Thanks wiz, but that was for printing from a PC when the printer is connected to the Mac. I want to know how to print from a Mac when the printer is connected to a PC with USB


----------



## Ubermoose (Jan 28, 2003)

My guess is that you will need to install "Optional Networking Components". By default Windows Xp does not communicate well with non-windows networks. This, by design, is to make networking a little more idiot-proof for the average Windows user.

-Since OSX is primarily a UNIX OS, you will need to install "Other Network  File and Print Services".
These are found (in WinXP Home or Pro) by going to the start panel then Control Panel then select "Network and Internet Connections".
-Now select "Network Connections"
-At the top of the open window showing your network connections there is an "Advanced" menu; Select "Optional Networking Components" from this menu.
-Place a check next to "Other Network File and Print Services" then click "Next". 
-Now the UNIX File and Print Services are installed on your Windows XP machine.
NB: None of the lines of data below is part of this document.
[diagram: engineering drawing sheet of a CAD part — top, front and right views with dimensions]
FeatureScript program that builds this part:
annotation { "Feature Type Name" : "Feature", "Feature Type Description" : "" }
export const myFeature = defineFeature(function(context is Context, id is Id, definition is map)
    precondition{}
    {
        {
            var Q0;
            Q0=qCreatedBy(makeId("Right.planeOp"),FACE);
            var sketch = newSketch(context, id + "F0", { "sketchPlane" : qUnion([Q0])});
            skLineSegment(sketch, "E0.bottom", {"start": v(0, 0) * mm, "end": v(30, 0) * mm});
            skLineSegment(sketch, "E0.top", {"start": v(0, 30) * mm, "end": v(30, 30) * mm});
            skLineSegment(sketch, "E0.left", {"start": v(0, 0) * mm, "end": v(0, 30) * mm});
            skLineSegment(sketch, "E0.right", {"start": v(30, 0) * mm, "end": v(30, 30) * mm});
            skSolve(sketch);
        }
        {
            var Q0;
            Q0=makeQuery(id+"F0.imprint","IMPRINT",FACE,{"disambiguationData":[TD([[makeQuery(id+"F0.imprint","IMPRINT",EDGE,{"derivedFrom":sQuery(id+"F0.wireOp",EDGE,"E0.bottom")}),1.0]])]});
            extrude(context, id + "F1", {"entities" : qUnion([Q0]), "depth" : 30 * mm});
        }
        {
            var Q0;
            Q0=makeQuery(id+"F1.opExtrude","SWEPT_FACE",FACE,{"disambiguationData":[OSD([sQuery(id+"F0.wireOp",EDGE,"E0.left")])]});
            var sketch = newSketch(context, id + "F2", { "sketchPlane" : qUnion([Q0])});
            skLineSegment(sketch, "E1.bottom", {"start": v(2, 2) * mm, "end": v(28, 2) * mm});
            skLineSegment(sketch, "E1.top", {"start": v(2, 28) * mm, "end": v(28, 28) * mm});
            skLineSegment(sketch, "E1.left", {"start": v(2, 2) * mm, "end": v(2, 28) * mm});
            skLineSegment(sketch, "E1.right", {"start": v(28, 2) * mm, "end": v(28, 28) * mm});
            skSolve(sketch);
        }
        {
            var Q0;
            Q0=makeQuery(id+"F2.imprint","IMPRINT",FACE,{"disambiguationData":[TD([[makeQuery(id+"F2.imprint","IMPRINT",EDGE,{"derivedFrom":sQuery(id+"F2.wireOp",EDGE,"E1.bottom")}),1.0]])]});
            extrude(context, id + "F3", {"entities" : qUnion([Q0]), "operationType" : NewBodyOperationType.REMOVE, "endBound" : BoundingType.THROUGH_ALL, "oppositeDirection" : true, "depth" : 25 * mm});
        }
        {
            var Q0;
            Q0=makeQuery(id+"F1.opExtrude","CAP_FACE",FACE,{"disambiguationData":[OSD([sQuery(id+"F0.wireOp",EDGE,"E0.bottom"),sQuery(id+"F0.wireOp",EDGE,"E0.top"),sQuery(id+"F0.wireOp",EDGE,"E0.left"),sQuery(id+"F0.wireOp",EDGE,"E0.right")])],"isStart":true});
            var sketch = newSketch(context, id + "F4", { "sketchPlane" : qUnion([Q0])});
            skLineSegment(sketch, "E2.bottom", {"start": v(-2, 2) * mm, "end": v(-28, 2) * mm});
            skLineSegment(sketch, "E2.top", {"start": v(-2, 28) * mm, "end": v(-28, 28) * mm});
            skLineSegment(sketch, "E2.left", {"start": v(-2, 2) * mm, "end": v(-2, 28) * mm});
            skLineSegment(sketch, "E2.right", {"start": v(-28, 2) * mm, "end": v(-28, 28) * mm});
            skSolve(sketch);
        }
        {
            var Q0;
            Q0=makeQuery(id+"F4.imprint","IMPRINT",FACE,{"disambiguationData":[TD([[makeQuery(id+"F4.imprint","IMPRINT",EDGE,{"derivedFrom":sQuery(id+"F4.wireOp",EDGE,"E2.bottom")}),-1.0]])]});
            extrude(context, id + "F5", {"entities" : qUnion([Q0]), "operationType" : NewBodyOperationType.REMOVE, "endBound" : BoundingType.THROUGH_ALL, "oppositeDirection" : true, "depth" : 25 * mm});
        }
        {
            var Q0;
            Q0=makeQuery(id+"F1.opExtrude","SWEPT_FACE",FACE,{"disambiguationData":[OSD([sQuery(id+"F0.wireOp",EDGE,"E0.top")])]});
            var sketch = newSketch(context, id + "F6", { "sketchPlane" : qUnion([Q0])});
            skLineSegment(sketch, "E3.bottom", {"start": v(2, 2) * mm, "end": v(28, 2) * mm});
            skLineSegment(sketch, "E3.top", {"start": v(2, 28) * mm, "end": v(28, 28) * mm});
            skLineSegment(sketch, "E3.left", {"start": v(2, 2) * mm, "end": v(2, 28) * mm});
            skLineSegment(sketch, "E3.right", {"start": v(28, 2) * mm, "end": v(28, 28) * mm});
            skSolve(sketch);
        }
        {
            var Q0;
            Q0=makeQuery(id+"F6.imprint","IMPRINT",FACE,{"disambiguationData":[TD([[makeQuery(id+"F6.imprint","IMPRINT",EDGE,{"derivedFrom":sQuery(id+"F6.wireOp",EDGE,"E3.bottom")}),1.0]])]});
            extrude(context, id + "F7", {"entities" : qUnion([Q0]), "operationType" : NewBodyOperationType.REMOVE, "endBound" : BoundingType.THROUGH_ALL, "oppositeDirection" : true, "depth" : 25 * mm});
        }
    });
You will probably need to install the appropriate OSX drivers on your Mac for things to work out allright.

I have not tested this yet, but hope to before this weekend.
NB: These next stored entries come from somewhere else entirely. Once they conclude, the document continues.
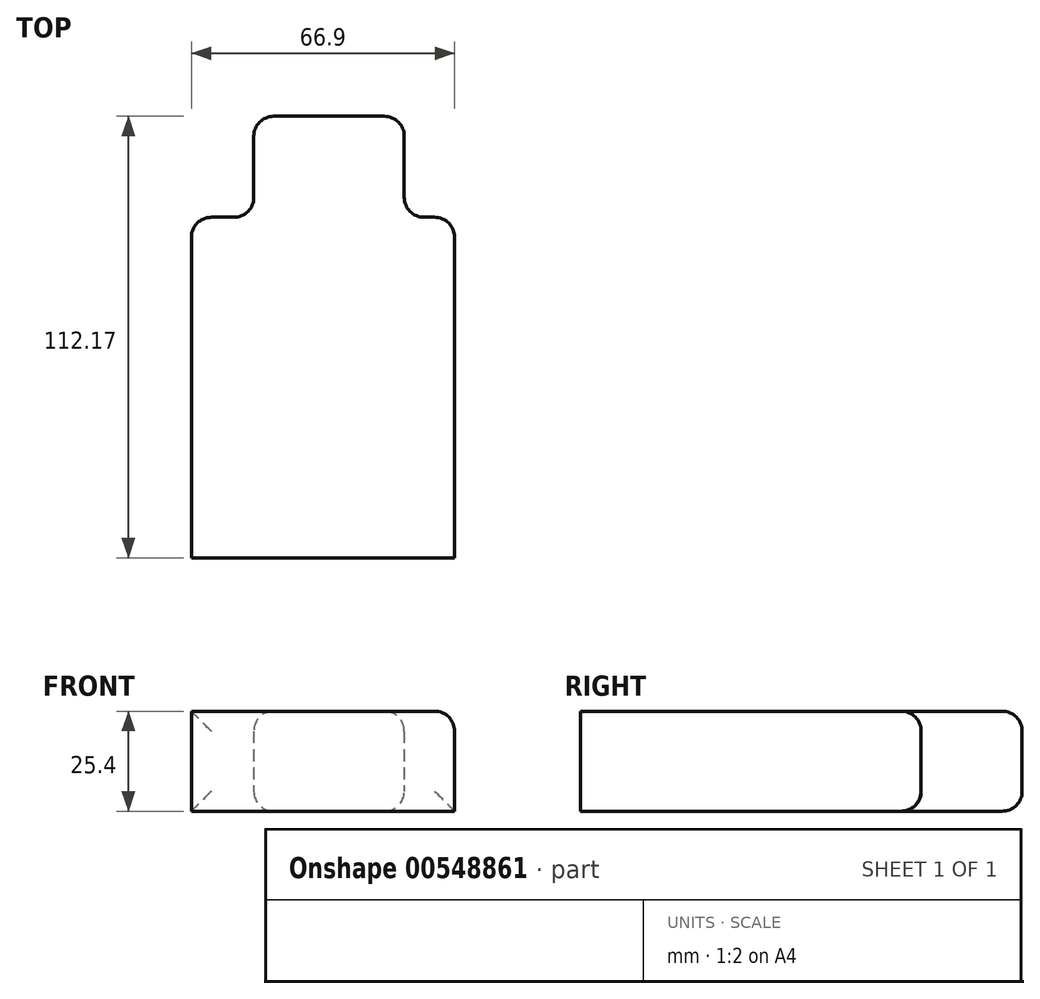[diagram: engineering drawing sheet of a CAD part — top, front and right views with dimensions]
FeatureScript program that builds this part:
annotation { "Feature Type Name" : "Feature", "Feature Type Description" : "" }
export const myFeature = defineFeature(function(context is Context, id is Id, definition is map)
    precondition{}
    {
        {
            var Q0;
            Q0=qCreatedBy(makeId("Top.planeOp"),FACE);
            var sketch = newSketch(context, id + "F0", { "sketchPlane" : qUnion([Q0])});
            skLineSegment(sketch, "E0.bottom", {"start": v(-33, 27) * mm, "end": v(-17.13, 27) * mm});
            skLineSegment(sketch, "E0.top", {"start": v(-33, -59.5) * mm, "end": v(33.9, -59.5) * mm});
            skLineSegment(sketch, "E0.left", {"start": v(-33, 27) * mm, "end": v(-33, -59.5) * mm});
            skLineSegment(sketch, "E0.right", {"start": v(33.9, 27) * mm, "end": v(33.9, -59.5) * mm});
            skLineSegment(sketch, "E1.bottom", {"start": v(-17.13, 52.66) * mm, "end": v(21.1, 52.66) * mm});
            skLineSegment(sketch, "E1.left", {"start": v(-17.13, 52.66) * mm, "end": v(-17.13, 27) * mm});
            skLineSegment(sketch, "E1.right", {"start": v(21.1, 52.66) * mm, "end": v(21.1, 27) * mm});
            skLineSegment(sketch, "E2.trimOffspring", {"start": v(21.1, 27) * mm, "end": v(33.9, 27) * mm});
            skPoint(sketch, "E3.orphan", {"position": v(21.1, 0) * mm});
            skSolve(sketch);
        }
        {
            var Q0;
            Q0=makeQuery(id+"F0.imprint","IMPRINT",FACE,{"disambiguationData":[TD([[makeQuery(id+"F0.imprint","IMPRINT",EDGE,{"derivedFrom":sQuery(id+"F0.wireOp",EDGE,"E0.bottom")}),-1.0]])]});
            extrude(context, id + "F1", {"entities" : qUnion([Q0]), "depth" : 25.4 * mm, "offsetDistance" : 25.4 * mm});
        }
        {
            var Q0;
            Q0=makeQuery(id+"F1.opExtrude","CAP_EDGE",EDGE,{"disambiguationData":[OSD([sQuery(id+"F0.wireOp",EDGE,"E1.right")])],"isStart":false});
            var Q1;
            Q1=makeQuery(id+"F1.opExtrude","CAP_EDGE",EDGE,{"disambiguationData":[OSD([sQuery(id+"F0.wireOp",EDGE,"E1.right")])],"isStart":true});
            var Q2;
            Q2=makeQuery(id+"F1.opExtrude","CAP_EDGE",EDGE,{"disambiguationData":[OSD([sQuery(id+"F0.wireOp",EDGE,"E0.bottom")])],"isStart":true});
            var Q3;
            Q3=makeQuery(id+"F1.opExtrude","CAP_EDGE",EDGE,{"disambiguationData":[OSD([sQuery(id+"F0.wireOp",EDGE,"E1.left")])],"isStart":true});
            var Q4;
            Q4=makeQuery(id+"F1.opExtrude","CAP_EDGE",EDGE,{"disambiguationData":[OSD([sQuery(id+"F0.wireOp",EDGE,"E2.trimOffspring")])],"isStart":true});
            var Q5;
            Q5=makeQuery(id+"F1.opExtrude","CAP_EDGE",EDGE,{"disambiguationData":[OSD([sQuery(id+"F0.wireOp",EDGE,"E2.trimOffspring")])],"isStart":false});
            var Q6;
            Q6=makeQuery(id+"F1.opExtrude","CAP_EDGE",EDGE,{"disambiguationData":[OSD([sQuery(id+"F0.wireOp",EDGE,"E1.left")])],"isStart":false});
            var Q7;
            Q7=makeQuery(id+"F1.opExtrude","CAP_EDGE",EDGE,{"disambiguationData":[OSD([sQuery(id+"F0.wireOp",EDGE,"E0.bottom")])],"isStart":false});
            var Q8;
            Q8=makeQuery(id+"F1.opExtrude","SWEPT_EDGE",EDGE,{"disambiguationData":[OSD([sQuery(id+"F0.wireOp",EDGE,"E0.bottom"),sQuery(id+"F0.wireOp",EDGE,"E1.left")])]});
            var Q9;
            Q9=makeQuery(id+"F1.opExtrude","SWEPT_EDGE",EDGE,{"disambiguationData":[OSD([sQuery(id+"F0.wireOp",EDGE,"E0.bottom"),sQuery(id+"F0.wireOp",EDGE,"E0.left")])]});
            var Q10;
            Q10=makeQuery(id+"F1.opExtrude","SWEPT_EDGE",EDGE,{"disambiguationData":[OSD([sQuery(id+"F0.wireOp",EDGE,"E1.bottom"),sQuery(id+"F0.wireOp",EDGE,"E1.left")])]});
            var Q11;
            Q11=makeQuery(id+"F1.opExtrude","CAP_EDGE",EDGE,{"disambiguationData":[OSD([sQuery(id+"F0.wireOp",EDGE,"E1.bottom")])],"isStart":false});
            var Q12;
            Q12=makeQuery(id+"F1.opExtrude","CAP_EDGE",EDGE,{"disambiguationData":[OSD([sQuery(id+"F0.wireOp",EDGE,"E1.bottom")])],"isStart":true});
            var Q13;
            Q13=makeQuery(id+"F1.opExtrude","SWEPT_EDGE",EDGE,{"disambiguationData":[OSD([sQuery(id+"F0.wireOp",EDGE,"E1.right"),sQuery(id+"F0.wireOp",EDGE,"E2.trimOffspring")])]});
            var Q14;
            Q14=makeQuery(id+"F1.opExtrude","SWEPT_EDGE",EDGE,{"disambiguationData":[OSD([sQuery(id+"F0.wireOp",EDGE,"E1.bottom"),sQuery(id+"F0.wireOp",EDGE,"E1.right")])]});
            var Q15;
            Q15=makeQuery(id+"F1.opExtrude","CAP_EDGE",EDGE,{"disambiguationData":[OSD([sQuery(id+"F0.wireOp",EDGE,"E0.right")])],"isStart":false});
            var Q16;
            Q16=makeQuery(id+"F1.opExtrude","SWEPT_EDGE",EDGE,{"disambiguationData":[OSD([sQuery(id+"F0.wireOp",EDGE,"E0.right"),sQuery(id+"F0.wireOp",EDGE,"E2.trimOffspring")])]});
            fillet(context, id + "F2", {"entities" : qUnion([Q0, Q1, Q2, Q3, Q4, Q5, Q6, Q7, Q8, Q9, Q10, Q11, Q12, Q13, Q14, Q15, Q16]), "radius" : 5.08 * mm, "tangentPropagation" : true, "allowEdgeOverflow" : false});
        }
    });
I will post my success or failure using Windows' built-in UNIX support.


----------



## wiz (Jan 29, 2003)

> * from macosxhints.com *
> To enable printing from Jaguar via Samba to Windows machines, you've got to include "smbspool" as cups backend. Grab Terminal as root and enter:
> 
> % cd /usr/libexec/cups/backend
> ...


----------



## iMan (Jan 30, 2003)

Thanks for the tips guys...


----------